In a nutshell I'm not going to lie for her , nor am I going to roll over and allow myself to be manipulated. Even if my relationship with my son suffers it's not in his best interests for me to back this. They can find someone else to do it.

OP posts:
HelenaWilson · Today 17:56

There’s too much on here of stridently defending the autonomy of young adults but expecting older women to do as they’re told.

Always the case on MN. Women are supposed tolerate appalling behaviour from their offspring, usually sons, because they'll 'lose them' if they don't lie down and let themselves be walked over.

Ohpleeeease · Today 18:21

TenTenTenAgain · Today 17:55

Definitely! But this thread seems to have taken on a life of it's own now so it's all going over my head.

In a nutshell I'm not going to lie for her , nor am I going to roll over and allow myself to be manipulated. Even if my relationship with my son suffers it's not in his best interests for me to back this. They can find someone else to do it.
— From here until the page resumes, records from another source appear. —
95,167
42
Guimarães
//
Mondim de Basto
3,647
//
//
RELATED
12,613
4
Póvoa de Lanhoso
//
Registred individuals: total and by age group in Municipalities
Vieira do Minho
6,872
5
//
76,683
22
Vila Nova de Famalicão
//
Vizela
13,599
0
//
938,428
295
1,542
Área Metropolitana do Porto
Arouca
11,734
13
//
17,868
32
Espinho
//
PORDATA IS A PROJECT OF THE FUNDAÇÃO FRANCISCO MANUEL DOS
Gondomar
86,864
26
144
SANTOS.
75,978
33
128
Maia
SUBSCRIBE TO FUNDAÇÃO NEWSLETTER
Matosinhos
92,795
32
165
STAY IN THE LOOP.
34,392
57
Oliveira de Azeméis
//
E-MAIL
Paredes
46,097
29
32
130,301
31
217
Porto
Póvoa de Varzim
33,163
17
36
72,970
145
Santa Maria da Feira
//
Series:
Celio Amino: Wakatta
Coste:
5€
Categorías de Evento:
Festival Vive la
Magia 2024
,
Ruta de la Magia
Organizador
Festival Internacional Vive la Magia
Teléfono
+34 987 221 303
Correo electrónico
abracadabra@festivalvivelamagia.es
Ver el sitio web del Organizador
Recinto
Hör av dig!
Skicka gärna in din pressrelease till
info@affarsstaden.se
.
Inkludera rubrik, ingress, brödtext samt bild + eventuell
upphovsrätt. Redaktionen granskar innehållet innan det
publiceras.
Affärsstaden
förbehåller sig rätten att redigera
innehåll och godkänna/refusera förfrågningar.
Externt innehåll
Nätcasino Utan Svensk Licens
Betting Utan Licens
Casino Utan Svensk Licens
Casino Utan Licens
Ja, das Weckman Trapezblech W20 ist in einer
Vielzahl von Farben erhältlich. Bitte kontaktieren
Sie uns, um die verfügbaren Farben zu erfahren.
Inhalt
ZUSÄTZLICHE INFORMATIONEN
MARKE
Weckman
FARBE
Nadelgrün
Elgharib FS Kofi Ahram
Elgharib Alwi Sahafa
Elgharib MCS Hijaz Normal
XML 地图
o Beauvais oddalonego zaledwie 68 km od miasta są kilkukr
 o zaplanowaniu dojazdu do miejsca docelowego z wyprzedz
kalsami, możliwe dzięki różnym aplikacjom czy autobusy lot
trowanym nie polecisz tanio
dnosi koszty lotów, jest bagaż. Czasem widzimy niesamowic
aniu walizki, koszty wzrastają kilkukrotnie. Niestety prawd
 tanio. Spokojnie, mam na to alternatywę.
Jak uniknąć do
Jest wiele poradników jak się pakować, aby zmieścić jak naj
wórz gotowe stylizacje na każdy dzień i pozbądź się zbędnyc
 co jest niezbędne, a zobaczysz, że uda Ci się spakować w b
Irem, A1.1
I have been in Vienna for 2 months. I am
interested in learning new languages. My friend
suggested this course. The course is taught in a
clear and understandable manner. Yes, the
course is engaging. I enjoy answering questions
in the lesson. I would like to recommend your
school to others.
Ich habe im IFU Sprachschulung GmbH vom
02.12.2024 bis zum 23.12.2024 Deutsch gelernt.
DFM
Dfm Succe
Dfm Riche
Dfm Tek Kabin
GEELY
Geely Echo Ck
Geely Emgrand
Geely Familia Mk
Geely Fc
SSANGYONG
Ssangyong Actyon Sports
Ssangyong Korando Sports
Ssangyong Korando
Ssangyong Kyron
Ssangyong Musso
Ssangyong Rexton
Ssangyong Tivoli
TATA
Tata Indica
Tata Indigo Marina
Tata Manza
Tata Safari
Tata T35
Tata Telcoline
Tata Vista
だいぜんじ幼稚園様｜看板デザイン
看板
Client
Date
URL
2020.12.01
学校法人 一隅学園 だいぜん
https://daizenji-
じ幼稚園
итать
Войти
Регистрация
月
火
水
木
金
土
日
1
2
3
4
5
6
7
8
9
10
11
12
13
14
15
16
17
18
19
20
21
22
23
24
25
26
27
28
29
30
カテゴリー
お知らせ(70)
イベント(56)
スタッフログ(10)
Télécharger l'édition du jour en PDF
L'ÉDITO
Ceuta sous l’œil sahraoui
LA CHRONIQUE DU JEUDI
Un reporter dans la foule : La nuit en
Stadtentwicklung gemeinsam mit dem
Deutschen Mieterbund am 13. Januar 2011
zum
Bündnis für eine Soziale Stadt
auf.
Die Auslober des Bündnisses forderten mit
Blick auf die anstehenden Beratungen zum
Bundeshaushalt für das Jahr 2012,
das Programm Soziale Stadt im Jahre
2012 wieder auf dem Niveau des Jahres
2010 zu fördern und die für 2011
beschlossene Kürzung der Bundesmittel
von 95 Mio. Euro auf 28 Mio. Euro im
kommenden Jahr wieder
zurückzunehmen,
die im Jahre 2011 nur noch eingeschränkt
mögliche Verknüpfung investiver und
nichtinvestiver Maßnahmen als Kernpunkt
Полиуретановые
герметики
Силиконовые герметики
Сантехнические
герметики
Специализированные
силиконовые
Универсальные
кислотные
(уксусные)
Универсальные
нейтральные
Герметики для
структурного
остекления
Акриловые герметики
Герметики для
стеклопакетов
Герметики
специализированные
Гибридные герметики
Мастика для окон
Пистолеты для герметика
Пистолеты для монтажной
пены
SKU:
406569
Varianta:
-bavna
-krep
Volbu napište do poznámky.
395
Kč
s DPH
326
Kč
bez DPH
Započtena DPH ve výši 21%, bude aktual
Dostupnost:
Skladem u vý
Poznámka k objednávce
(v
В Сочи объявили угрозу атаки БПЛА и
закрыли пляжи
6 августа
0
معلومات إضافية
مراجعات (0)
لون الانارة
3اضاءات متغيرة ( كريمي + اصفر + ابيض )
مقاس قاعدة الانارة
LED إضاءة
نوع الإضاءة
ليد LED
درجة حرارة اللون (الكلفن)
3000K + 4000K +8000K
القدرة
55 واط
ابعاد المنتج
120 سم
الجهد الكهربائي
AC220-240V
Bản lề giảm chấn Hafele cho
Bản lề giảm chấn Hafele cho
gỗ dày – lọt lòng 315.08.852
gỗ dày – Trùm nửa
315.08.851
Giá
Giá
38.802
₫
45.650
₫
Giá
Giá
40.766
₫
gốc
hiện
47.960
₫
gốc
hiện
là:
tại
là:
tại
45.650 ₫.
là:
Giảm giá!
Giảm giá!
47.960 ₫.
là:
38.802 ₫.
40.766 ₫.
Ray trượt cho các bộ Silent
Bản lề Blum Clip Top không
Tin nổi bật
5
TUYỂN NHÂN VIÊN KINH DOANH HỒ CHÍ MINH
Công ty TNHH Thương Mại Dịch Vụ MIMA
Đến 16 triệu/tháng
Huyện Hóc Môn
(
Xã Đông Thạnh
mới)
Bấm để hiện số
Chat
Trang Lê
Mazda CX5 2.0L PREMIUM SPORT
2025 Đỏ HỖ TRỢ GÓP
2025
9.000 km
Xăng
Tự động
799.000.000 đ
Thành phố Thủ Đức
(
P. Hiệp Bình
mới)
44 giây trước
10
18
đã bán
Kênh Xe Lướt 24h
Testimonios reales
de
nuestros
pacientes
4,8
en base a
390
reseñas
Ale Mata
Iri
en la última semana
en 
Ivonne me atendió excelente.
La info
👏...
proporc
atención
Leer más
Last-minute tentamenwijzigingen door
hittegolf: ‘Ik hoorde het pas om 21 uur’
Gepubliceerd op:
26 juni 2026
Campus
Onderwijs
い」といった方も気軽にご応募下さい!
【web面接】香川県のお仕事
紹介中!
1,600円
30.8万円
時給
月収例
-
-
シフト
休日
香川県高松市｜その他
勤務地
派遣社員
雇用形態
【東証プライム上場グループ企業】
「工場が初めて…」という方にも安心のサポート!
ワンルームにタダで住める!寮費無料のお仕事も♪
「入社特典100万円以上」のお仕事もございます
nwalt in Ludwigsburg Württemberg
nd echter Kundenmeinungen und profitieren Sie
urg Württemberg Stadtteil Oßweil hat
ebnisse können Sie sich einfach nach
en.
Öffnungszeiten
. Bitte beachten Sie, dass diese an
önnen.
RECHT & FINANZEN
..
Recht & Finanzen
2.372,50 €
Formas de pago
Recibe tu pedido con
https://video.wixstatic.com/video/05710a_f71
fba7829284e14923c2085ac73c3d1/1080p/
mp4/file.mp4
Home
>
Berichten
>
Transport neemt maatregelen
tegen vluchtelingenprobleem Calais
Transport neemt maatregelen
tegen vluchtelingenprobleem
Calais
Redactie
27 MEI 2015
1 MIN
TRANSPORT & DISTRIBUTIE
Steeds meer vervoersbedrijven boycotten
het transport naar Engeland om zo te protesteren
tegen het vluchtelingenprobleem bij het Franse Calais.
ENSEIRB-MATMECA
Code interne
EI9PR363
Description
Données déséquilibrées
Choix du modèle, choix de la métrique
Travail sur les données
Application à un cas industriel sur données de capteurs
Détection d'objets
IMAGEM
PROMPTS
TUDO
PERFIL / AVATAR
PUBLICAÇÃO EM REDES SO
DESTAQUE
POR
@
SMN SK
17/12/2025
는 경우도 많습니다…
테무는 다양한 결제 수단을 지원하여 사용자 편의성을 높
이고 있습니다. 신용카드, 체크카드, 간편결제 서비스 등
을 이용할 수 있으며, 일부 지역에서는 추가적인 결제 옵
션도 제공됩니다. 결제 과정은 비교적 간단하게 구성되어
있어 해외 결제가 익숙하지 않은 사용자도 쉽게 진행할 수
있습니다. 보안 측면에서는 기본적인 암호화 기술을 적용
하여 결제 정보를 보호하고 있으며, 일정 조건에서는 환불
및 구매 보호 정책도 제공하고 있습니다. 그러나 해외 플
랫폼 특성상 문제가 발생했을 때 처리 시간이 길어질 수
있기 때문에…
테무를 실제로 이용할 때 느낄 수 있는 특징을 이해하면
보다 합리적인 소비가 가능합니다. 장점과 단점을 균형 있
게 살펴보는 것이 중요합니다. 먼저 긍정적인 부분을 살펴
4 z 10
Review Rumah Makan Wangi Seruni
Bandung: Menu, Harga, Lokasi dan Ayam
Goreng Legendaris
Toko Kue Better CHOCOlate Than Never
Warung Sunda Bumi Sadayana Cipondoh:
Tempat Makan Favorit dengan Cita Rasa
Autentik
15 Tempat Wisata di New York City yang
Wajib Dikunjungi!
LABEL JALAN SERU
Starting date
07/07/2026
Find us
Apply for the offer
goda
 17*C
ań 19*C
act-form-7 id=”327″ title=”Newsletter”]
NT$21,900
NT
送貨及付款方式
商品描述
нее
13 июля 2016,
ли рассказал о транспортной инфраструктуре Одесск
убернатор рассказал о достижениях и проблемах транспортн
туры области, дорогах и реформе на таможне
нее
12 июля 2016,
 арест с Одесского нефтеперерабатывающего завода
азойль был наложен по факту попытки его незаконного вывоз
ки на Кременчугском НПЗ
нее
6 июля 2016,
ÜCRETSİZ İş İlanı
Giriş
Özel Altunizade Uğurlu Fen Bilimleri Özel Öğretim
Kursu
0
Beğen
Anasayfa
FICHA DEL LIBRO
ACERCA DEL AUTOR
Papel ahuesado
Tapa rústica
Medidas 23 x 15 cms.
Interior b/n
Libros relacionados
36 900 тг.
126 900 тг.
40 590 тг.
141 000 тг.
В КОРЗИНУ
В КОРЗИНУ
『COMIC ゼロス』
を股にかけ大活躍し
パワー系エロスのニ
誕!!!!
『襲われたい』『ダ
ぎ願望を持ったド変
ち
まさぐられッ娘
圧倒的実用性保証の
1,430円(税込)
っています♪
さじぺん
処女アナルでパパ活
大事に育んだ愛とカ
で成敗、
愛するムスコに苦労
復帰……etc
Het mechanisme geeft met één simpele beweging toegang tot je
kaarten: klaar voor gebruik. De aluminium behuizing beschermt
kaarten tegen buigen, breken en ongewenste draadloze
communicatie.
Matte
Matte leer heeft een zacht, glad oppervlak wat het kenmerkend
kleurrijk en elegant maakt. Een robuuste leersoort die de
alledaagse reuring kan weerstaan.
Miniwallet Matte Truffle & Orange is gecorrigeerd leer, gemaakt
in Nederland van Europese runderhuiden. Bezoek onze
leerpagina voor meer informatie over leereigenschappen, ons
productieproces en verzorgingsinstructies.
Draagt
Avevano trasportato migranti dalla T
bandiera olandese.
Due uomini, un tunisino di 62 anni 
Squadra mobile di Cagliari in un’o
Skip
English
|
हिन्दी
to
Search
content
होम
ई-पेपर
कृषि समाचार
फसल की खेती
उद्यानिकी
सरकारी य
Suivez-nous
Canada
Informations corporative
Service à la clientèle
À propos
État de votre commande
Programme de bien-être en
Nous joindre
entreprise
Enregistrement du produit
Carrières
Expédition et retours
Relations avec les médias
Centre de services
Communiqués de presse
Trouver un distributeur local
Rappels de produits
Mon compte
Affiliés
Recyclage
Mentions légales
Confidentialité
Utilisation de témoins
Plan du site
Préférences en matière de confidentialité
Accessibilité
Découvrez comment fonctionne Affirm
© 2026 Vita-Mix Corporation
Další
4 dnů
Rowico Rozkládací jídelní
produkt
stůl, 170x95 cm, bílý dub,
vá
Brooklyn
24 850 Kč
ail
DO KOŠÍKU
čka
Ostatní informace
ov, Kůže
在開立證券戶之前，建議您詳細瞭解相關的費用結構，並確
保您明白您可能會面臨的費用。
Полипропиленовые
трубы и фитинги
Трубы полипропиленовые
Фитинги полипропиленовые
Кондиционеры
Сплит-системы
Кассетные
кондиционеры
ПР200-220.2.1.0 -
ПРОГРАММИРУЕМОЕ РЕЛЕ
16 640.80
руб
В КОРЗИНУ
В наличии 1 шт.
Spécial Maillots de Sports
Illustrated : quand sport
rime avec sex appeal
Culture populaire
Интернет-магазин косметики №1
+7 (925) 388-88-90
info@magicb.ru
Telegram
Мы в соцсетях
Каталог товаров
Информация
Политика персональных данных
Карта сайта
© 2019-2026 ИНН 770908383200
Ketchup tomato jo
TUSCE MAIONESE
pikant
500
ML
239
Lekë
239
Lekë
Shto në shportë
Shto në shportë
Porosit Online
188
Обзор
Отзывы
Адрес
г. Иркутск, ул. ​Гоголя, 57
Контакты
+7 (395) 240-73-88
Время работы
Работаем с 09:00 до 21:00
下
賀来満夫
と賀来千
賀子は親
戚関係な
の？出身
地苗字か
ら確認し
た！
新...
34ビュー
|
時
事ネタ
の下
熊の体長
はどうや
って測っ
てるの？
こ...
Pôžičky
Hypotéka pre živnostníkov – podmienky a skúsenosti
Good call OP. If they are a bona fide couple they will have plenty of evidence without needing your letter. Which begs the question, why did they ask?

Andsoitbeganagain · Today 18:28

I'm with you OP. If she won't get to know you then how do you know they are living together as married? For all you know, they could be pretending to be in a relationship to get her a visa. I don't think you were rude or intrusive. You asked pretty basic questions that should have been easy to answer without this drama.